Les scientifiques identifient 69 médicaments à tester contre le coronavirus

Les scientifiques identifient 69 médicaments à tester contre le coronavirus

Près de 70 médicaments et composés expérimentaux pourraient être efficaces dans le traitement du coronavirus, a rapporté dimanche soir une équipe de chercheurs.

Certains des médicaments sont déjà utilisés pour traiter d’autres maladies et les réaffecter pour traiter Covid-19, la maladie causée par le coronavirus, peut être plus rapide que d’essayer d’inventer un nouvel antiviral à partir de zéro, ont déclaré les scientifiques.
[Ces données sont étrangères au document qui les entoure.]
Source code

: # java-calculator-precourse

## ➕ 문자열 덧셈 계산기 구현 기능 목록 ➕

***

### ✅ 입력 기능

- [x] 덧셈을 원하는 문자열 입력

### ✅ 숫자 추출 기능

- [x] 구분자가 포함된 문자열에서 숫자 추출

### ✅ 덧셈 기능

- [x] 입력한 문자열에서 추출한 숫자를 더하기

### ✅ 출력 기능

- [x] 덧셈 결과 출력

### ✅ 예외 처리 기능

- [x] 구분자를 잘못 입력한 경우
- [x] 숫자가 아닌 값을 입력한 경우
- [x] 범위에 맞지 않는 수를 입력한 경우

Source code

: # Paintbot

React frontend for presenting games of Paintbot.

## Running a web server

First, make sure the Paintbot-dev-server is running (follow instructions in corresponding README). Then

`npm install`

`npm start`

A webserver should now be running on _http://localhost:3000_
La liste des candidats médicaments est apparue dans une étude publiée sur le site web bioRxiv. Les chercheurs ont soumis l’article à une revue pour publication.

Pour dresser la liste, des centaines de chercheurs se sont lancés dans une étude inhabituelle des gènes du coronavirus, également appelé SARS-CoV-2.

Pour infecter une cellule pulmonaire, le coronavirus doit insérer ses gènes, cooptant la propre machinerie génétique de la cellule. La cellule commence à produire des protéines virales, qui sont utilisées pour produire des millions de nouveaux virus.

Chacune de ces protéines virales doit être capable de s’accrocher aux protéines humaines nécessaires au fonctionnement du processus.

Dans la nouvelle étude, les scientifiques ont étudié 26 des 29 gènes du coronavirus, qui dirigent la production des protéines virales. Les chercheurs ont trouvé 332 protéines humaines ciblées par le coronavirus.

Certaines protéines virales semblaient cibler une seule protéine humaine; d’autres protéines virales sont capables de cibler une douzaine de protéines cellulaires humaines.

Les chercheurs ont recherché des médicaments qui s’accrochent également aux protéines humaines dont le coronavirus semble avoir besoin pour entrer et se répliquer dans les cellules humaines. L’équipe a finalement identifié 24 médicaments approuvés par la Food and Drug Administration pour traiter des maladies apparemment sans rapport avec le cancer, la maladie de Parkinson et l’hypertension.

Sur la liste figuraient des candidats inattendus tels que l’halopéridol, utilisé pour traiter la schizophrénie, et la metformine, pris par des personnes atteintes de diabète de type 2.

Les enquêteurs ont également trouvé des candidats parmi les composés qui font actuellement l’objet d’essais cliniques ou qui font l’objet de premières recherches. Curieusement, certains des traitements possibles sont des médicaments utilisés pour attaquer les parasites.

Et la liste comprend des antibiotiques qui tuent les bactéries en gommant la machinerie cellulaire qu’ils utilisent pour construire les protéines. Mais certains de ces médicaments s’attachent également aux protéines humaines. La nouvelle étude soulève la possibilité que cet effet secondaire se révèle être un traitement antiviral.

Un médicament sur la liste, la chloroquine, tue le parasite unicellulaire responsable du paludisme. Les scientifiques savent depuis longtemps qu’il peut également se fixer à une protéine cellulaire humaine appelée récepteur sigma-1. Et ce récepteur est également la cible du virus.

La chloroquine a fait la une des journaux la semaine dernière, grâce aux spéculations sur son utilisation contre le coronavirus – dont certaines ont été répétées par le président Trump lors d’une conférence de presse à la Maison Blanche vendredi.

Le Dr Anthony Fauci, directeur de l’Institut national des allergies et des maladies infectieuses, a suivi les remarques du président avec un avertissement qu’il n’y avait que des “preuves anecdotiques” que la chloroquine pouvait fonctionner.